§ **Passage shown**:
I took a three-week driving trip around the country in June. I did some camping, and I stayed in hotels part of the time. If the cities I stayed in had museums, I tried to visit some of them. Of course, I was interested in any meteorites that I happened to see in the museums. I decided to drive the whole distance to Meteor Crater the first day and arrive early enough for a nice visit to the Crater at about mid-day. So I got on the road at 3:20 am, a few minutes later than planned, and drove the roughly 8 hour journey to my favorite place. The Crater had not changed, of course, but the facilities had changed since I was there about six years ago. The gift store was completely different, and there were new features in the museum area. The sandwich place was gone, and they had their own restaurant now. The short hiking tour out along the north rim was the same, but I must tell you that the guide was much closer to telling an accurate version in his talk. Other than being just a little off about the plane crash and what happened to the remains of the plane, it was historically and scientifically accurate. The cost of admission was much higher, and the discount for camping at the RV park was not very much. But what am I going to do not visit for a few dollars? No chance of that.
I set up camp after I visited the Crater. It was the first time I had actually set the tent up for real. I had tested it out in the house to see how it worked. But the wind was blowing fiercely, and the tent kept collapsing. I was initially quite concerned, for I had bookings for several nights at campgrounds, and my timetable was based on being at those locations to camp using the tent. If the tent was not going to stay up, then I might have to use hotels every night and my campground reservations were not refundable. Well, as often happens in the desert, the winds died down considerably by nightfall, and the tent stayed up very well. By the second night with the tent, I knew I needed to stretch the base corners out fairly taut to help the upper hydraulic support system work properly. I was up early on the next day for a short drive to Holbrook, there I hoped to do a day of hunting in the Holbrook strewnfield. I have been to Holbrook many times but never by myself. I felt just a bit of anxiety about being out there alone. It was breaking some of my oldest rules of hiking and meteorite hunting, for example to not have a companion or, even better, a second vehicle.
The road was washed out going down to near the railroad tracks. But my Jeep had no problems going down, through, and up out of the deep rut. I went along the side of the railroad tracks to a spot where I had good luck several years ago. And it was not too long before I found a small meteorite fragment. It was just a nice warm day, not hot, and I had put on plenty of sunblock. I was carrying enough water. I was ready to stay out all day. No one was about, but I never hunted more than about half a mile from the car. It is hard to find much out there now. I was able to find four fragments and one small whole stone in five hours of hunting. The total weight of my finds was embarrassingly small. Just 0.762 gram was recovered that day. But it was fun, and I was happy that I found the little pieces. I did not make much traveling east progress that day having only gone from Meteor Crater RV Park to Holbrook Strewnfield and back into Holbrook to my hotel. So the next day would be a long drive.

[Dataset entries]
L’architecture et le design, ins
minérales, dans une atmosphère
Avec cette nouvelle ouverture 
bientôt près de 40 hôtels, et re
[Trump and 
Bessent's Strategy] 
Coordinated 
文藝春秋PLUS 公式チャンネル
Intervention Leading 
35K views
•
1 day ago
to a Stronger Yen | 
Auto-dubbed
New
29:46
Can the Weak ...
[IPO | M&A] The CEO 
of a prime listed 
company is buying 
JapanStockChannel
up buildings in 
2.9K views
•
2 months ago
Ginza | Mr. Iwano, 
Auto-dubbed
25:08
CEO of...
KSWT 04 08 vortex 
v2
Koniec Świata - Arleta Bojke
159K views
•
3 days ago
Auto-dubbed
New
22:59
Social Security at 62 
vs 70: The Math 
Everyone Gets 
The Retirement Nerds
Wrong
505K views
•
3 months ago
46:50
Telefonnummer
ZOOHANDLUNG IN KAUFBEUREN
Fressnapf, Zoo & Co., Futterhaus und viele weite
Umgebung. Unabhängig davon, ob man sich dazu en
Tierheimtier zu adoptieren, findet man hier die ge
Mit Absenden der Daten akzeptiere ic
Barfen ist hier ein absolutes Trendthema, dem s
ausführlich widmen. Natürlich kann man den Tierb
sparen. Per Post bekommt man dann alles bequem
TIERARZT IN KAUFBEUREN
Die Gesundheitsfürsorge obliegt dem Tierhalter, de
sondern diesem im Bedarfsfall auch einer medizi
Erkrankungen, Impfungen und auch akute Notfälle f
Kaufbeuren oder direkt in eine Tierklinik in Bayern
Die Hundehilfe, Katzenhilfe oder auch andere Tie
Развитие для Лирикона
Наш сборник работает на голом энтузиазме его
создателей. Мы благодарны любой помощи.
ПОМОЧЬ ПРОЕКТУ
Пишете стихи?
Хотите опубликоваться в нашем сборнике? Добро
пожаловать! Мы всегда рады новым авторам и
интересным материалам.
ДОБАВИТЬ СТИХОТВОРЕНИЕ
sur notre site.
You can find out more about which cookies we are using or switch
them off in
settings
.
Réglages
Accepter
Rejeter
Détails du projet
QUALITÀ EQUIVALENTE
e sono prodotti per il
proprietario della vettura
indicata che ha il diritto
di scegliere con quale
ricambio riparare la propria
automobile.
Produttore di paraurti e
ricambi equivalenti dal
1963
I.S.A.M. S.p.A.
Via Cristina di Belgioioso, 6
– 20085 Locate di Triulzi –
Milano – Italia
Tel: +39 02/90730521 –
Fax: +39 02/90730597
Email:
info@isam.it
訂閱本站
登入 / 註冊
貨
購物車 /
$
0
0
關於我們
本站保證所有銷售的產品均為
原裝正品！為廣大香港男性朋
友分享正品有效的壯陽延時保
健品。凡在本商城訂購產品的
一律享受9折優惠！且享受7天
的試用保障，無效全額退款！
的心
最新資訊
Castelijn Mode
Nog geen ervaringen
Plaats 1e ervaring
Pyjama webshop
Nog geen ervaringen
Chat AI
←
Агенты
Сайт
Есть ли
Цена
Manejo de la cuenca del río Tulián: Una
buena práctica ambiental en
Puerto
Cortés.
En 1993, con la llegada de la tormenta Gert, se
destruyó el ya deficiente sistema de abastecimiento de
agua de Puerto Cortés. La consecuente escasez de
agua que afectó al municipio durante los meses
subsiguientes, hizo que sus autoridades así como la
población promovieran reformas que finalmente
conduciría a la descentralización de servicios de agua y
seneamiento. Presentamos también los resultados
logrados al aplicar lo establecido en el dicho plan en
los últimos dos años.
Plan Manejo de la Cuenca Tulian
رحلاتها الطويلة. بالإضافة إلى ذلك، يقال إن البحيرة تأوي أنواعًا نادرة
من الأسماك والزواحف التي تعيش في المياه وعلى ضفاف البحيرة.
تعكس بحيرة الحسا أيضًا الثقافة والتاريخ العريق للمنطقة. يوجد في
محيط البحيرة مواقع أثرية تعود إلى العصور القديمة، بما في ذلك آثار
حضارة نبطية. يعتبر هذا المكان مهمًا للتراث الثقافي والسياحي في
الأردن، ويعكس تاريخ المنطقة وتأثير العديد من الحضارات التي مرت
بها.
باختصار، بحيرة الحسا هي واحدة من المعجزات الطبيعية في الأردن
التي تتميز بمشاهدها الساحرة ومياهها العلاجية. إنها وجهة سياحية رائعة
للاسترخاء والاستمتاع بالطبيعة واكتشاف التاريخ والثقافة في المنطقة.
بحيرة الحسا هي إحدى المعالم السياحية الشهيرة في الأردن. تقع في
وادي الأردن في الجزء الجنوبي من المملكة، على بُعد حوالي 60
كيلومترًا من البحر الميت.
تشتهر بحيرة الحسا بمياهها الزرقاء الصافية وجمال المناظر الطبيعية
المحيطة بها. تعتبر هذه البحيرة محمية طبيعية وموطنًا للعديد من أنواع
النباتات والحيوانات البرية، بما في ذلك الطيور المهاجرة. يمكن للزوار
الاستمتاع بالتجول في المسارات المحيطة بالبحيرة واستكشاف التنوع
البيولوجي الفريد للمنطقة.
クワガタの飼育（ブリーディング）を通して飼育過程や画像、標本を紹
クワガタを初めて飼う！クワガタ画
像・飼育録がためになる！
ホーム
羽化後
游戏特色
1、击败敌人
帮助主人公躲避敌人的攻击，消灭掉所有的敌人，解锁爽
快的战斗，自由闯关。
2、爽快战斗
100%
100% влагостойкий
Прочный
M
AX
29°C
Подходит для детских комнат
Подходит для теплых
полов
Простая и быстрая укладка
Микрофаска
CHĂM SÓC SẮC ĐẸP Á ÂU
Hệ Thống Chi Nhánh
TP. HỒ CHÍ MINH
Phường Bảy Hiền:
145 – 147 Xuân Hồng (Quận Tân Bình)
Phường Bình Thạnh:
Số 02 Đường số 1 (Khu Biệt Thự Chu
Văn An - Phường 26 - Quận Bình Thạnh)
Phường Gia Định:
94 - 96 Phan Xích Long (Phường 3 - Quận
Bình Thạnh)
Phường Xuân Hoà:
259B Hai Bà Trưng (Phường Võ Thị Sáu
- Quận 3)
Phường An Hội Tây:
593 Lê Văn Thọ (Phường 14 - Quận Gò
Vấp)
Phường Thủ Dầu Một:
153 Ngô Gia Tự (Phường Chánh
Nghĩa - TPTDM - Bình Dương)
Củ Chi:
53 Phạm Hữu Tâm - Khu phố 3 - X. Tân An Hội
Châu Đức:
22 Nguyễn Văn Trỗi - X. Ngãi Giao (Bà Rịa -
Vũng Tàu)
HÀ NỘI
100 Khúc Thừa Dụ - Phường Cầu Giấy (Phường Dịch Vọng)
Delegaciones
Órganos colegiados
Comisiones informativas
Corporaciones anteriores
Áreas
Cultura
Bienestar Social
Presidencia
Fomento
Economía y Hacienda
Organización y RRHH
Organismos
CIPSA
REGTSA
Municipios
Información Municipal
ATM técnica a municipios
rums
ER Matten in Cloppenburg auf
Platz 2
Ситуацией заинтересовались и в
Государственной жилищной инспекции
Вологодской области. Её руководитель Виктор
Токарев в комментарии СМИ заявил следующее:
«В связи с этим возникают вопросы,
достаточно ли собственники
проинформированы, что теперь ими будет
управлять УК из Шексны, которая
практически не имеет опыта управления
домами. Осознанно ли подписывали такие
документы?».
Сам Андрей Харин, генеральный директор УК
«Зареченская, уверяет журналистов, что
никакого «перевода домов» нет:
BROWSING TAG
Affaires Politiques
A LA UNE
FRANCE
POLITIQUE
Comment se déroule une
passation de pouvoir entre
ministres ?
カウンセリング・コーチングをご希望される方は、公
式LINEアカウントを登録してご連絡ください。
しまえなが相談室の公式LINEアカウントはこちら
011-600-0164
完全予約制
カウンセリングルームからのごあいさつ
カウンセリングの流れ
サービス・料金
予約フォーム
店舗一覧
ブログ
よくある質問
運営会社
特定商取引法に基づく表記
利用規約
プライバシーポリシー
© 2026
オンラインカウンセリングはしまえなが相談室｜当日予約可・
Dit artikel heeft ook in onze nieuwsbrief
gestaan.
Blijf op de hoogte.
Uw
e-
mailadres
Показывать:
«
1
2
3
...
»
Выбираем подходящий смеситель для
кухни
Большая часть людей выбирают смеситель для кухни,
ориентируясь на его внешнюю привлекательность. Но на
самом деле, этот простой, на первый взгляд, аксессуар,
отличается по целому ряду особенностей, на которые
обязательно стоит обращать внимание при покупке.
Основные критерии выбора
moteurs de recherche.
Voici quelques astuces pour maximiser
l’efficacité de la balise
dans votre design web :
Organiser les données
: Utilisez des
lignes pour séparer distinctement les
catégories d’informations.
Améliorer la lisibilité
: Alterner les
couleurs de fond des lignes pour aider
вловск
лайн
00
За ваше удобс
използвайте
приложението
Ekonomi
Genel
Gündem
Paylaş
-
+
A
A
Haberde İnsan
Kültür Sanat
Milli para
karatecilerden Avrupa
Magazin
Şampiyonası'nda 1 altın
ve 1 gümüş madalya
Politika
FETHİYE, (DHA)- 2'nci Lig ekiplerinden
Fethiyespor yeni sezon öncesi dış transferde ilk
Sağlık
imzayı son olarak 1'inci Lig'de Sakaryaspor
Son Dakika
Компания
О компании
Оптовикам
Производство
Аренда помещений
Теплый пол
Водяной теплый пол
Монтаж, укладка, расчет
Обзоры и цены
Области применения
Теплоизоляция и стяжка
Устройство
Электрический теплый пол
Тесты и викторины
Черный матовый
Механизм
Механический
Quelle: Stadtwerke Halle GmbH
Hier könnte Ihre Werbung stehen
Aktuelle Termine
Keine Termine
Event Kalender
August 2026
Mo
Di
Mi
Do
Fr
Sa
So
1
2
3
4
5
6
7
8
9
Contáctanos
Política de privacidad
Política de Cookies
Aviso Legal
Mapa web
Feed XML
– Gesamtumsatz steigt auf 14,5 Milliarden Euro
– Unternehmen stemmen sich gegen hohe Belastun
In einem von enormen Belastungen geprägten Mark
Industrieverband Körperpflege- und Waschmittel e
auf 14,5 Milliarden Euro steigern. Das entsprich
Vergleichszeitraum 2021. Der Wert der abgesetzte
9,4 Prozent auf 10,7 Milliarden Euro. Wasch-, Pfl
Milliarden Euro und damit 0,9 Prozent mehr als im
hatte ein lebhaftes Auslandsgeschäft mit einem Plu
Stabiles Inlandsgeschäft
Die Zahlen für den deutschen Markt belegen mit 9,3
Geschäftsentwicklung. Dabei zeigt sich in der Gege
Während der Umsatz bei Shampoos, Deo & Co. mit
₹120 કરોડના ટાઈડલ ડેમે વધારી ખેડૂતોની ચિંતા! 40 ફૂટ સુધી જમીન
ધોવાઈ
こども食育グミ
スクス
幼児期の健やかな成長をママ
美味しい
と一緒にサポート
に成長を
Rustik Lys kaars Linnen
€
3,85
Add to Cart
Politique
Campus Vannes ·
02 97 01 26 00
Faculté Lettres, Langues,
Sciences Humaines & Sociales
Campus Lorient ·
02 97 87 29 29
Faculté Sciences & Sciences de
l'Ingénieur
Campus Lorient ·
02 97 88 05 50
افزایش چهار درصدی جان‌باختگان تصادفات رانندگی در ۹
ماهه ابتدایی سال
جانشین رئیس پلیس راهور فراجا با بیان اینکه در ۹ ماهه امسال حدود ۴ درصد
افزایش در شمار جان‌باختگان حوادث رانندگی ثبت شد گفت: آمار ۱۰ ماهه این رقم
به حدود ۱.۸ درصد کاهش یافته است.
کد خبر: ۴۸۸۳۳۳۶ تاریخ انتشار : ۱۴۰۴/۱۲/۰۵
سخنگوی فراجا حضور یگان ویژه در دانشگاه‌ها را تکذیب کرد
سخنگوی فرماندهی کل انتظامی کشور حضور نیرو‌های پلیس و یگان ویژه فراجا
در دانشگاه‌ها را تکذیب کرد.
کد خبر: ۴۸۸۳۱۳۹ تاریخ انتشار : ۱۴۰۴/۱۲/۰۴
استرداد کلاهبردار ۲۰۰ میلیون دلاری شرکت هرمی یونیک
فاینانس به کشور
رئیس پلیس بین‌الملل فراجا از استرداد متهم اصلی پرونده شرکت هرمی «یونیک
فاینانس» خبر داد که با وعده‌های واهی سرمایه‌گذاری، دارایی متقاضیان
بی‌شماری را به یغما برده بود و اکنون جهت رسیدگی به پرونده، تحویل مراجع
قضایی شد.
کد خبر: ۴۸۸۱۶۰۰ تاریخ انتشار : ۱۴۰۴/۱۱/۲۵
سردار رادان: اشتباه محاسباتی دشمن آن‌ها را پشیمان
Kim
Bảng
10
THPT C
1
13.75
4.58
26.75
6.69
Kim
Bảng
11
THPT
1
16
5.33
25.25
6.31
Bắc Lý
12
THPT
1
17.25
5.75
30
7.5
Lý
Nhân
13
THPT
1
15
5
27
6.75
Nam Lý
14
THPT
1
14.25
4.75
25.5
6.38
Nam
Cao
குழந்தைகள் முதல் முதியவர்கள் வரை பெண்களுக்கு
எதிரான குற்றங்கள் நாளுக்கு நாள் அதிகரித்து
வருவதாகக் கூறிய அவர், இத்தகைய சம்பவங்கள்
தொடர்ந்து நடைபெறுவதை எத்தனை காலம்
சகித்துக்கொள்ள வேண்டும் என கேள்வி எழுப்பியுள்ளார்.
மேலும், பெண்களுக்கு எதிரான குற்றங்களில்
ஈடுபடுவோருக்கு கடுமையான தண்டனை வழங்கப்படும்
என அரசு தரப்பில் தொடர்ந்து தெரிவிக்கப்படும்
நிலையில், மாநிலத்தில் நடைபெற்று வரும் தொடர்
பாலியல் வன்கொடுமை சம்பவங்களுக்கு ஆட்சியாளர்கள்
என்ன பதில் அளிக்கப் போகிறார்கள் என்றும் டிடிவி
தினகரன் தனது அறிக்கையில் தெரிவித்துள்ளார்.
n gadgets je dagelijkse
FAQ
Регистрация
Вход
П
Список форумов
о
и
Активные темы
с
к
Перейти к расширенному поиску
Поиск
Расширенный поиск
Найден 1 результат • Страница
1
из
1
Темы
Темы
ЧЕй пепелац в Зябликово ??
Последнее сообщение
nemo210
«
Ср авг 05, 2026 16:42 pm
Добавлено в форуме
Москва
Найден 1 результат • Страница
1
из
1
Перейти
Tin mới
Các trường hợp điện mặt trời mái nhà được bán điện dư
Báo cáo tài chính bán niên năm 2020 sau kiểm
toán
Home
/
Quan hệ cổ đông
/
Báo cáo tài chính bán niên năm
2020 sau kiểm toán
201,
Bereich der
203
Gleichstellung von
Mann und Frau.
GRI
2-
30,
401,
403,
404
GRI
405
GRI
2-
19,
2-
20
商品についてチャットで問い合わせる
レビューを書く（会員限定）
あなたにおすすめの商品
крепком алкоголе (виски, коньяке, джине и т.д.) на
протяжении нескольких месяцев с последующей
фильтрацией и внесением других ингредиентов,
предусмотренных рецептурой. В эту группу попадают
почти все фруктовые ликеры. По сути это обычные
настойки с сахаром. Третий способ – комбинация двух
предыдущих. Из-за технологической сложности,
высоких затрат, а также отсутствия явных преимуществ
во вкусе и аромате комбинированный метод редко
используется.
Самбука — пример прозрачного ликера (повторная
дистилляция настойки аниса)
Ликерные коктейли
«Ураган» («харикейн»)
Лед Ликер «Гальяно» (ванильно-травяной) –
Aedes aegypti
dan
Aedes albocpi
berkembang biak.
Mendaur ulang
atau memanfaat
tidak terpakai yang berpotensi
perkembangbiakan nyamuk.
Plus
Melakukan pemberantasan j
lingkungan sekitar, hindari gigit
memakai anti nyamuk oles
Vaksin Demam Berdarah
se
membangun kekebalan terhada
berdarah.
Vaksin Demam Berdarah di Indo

§ **Activity**: In the trip account, what was the total weight of the meteorite finds from the day of hunting in the Holbrook strewnfield? The listing is not needed for this work.

§ **Solution to the exercise**: 0.762 gram